Frank Gatlin reimbursed his employees for the gifts. Since the practice persisted for a year and a half, the FPPC said it "indicates a pattern of laundering activity, rather than an isolated incident." Gatlin and the law firm were fined $420,000. The FPPC referred the matter to Pfingst, who kicked it to the city attorney's office. They wouldn't touch it.

Both cases "should have been prosecuted as criminal cases," says former DA Ed Miller. "A lot of prosecutors don't want to make waves with people who have a lot of clout." But making such cases criminal would be a "significant deterrent" to campaign money laundering, says Miller.

And that's the point. For many years, there have been very few deterrents to such activities. Deputy District Attorney Rupert Linley remembers being told, when he was transferred out of the DA's environmental unit in 1997, "The DA's office wanted to be more business-friendly." That's one reason he opposed Pfingst's reelection bid. Linley says that Dumanis "wants strict enforcement."

There are multiple examples of the symbiotic relationship of politicians and businesses wanting favors. In mid-2000, the locally based Corky McMillin Companies won the contract for development of the former Naval Training Center over a larger, much better-financed, out-of-town company that had been recommended by a special blue-ribbon selection committee. According to Save Our NTC Inc. McMillin got $1 billion of assets for a few dollars, as well as tax breaks and subsidies of more than $100 million. Records show that the McMillin firm donated heavily to local politicians.

In 1972, the city had voted a 30-foot height limit on coastal buildings. That cramped McMillin's style. So the city attorney's office came up with an -- er, uh -- novel interpretation: The limitation did not apply to NTC because the land was in federal hands when the citizenry voted in the limitation. Shockingly, both Superior Court and the Fourth Appellate District bought into this -- er, uh -- bizarre argument.

The most infamous signal-sending case was the Stallings-Moores scandal. Padres majority owner John Moores showered gifts on former councilmember Valerie Stallings. He stood to gain a city-subsidized ballpark as well as one-tenth of downtown at lowball prices.

He permitted her to get on the "friends and family" list of a hot stock Moores controlled, Neon Systems, as Matt Potter first revealed in the Reader. The initial reaction of City Attorney Casey Gwinn was that the gift was not a problem because Neon didn't do business with the city. "Instead of a watchdog or an attack dog, he was a lap dog," says attorney Michael Aguirre of Gwinn. Aguirre, an excellent attack dog, is running for the post.

Eventually, the Moores gifts were investigated by federal authorities. But Stallings got a wrist slap under state law, and Moores was not charged. Because the FBI did the investigation, the records were sealed. If it had been a state investigation, they could have been opened.

The authorities never did state the value of many of the gifts bestowed on Stallings by Moores. Former councilmember Bruce Henderson asked Superior Court to make it a condition of probation that she disclose the value of those gifts. The court nixed the idea.

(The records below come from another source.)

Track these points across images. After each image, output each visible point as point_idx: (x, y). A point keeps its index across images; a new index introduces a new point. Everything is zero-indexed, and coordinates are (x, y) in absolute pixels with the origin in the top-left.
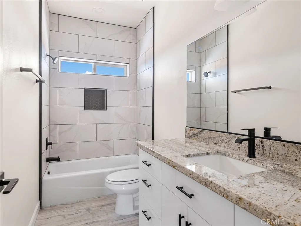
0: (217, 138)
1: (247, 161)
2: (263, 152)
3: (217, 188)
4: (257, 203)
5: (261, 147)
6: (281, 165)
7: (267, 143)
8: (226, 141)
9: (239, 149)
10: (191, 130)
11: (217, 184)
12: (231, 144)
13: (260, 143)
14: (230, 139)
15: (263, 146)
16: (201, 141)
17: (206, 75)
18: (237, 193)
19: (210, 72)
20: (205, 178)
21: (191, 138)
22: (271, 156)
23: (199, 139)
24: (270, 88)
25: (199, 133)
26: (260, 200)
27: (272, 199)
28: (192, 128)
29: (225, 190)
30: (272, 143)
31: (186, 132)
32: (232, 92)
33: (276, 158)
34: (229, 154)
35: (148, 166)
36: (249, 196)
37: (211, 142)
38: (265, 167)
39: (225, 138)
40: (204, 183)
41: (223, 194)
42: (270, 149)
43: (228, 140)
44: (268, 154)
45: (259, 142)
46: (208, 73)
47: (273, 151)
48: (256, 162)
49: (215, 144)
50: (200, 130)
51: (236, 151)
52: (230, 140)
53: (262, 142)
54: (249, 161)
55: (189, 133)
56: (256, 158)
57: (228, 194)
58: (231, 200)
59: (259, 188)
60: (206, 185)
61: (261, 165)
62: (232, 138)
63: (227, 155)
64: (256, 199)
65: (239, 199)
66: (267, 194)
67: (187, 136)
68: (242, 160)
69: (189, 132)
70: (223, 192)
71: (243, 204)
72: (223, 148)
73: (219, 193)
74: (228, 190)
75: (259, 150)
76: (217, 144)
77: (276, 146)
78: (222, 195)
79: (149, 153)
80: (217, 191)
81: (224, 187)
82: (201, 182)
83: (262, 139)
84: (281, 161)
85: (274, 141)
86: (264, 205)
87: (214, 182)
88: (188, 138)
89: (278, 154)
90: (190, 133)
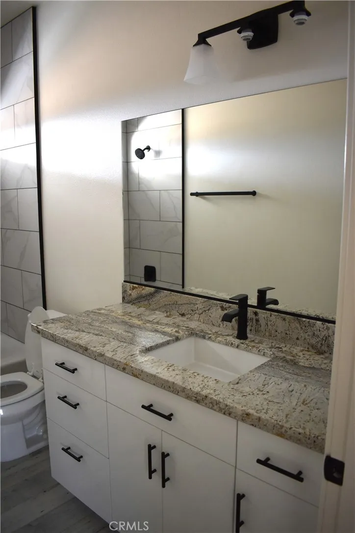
0: (186, 306)
1: (237, 347)
2: (257, 328)
3: (215, 404)
4: (267, 417)
5: (254, 321)
6: (279, 348)
7: (263, 316)
8: (201, 311)
9: (222, 325)
10: (134, 288)
11: (216, 398)
12: (210, 316)
13: (254, 316)
14: (208, 308)
15: (257, 320)
16: (156, 310)
17: (140, 154)
18: (243, 408)
19: (148, 148)
20: (196, 391)
21: (134, 303)
22: (267, 334)
23: (151, 307)
24: (254, 193)
25: (152, 295)
26: (269, 412)
27: (280, 407)
28: (137, 286)
29: (227, 406)
30: (269, 316)
31: (124, 292)
32: (192, 194)
33: (274, 337)
34: (210, 336)
35: (73, 372)
36: (257, 409)
37: (174, 312)
38: (262, 353)
39: (200, 306)
40: (195, 399)
41: (223, 411)
42: (267, 324)
43: (204, 309)
44: (264, 331)
45: (252, 314)
46: (144, 150)
47: (270, 327)
48: (251, 348)
49: (183, 315)
50: (153, 289)
51: (218, 328)
52: (208, 310)
53: (256, 314)
54: (240, 347)
55: (130, 295)
56: (249, 340)
57: (231, 410)
58: (235, 417)
59: (264, 394)
60: (197, 401)
61: (257, 351)
62: (211, 307)
63: (207, 337)
64: (265, 411)
65: (245, 416)
66: (275, 401)
67: (126, 299)
68: (230, 345)
69: (130, 292)
70: (223, 409)
71: (250, 420)
72: (197, 323)
73: (217, 410)
74: (231, 405)
75: (252, 326)
76: (186, 316)
77: (274, 320)
78: (223, 413)
79: (75, 349)
80: (215, 407)
81: (226, 403)
82: (188, 397)
83: (256, 310)
84: (279, 342)
85: (273, 313)
86: (274, 417)
87: (210, 396)
88: (128, 303)
89: (276, 331)
90: (132, 294)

In announcing the dubious deal, then-U.S. Attorney Gregory Vega said that there was nothing wrong with giving money to a politician -- ignoring the big monetary gains Moores would make, partly through Stallings's votes. After he left office, Vega was named to the purported Ethics Commission.

Shapiro won a lawsuit charging the city council with illegally holding 12 Padres-related closed sessions. After Shapiro also won at the appellate level, the city attorney's office decreed that it would from then on take notes at closed sessions, instead of the city clerk, who had done it for years.

Viewing the foul-smelling activities through the years, Henderson sums it up: "Slime pays."

If U.S. Attorney Lam succeeds in the investigation of possible strip-club bribes -- as well as in her office's probe of Peregrine Systems -- the malefactors may find life, as Cole Porter intoned, "Too Darn Hot."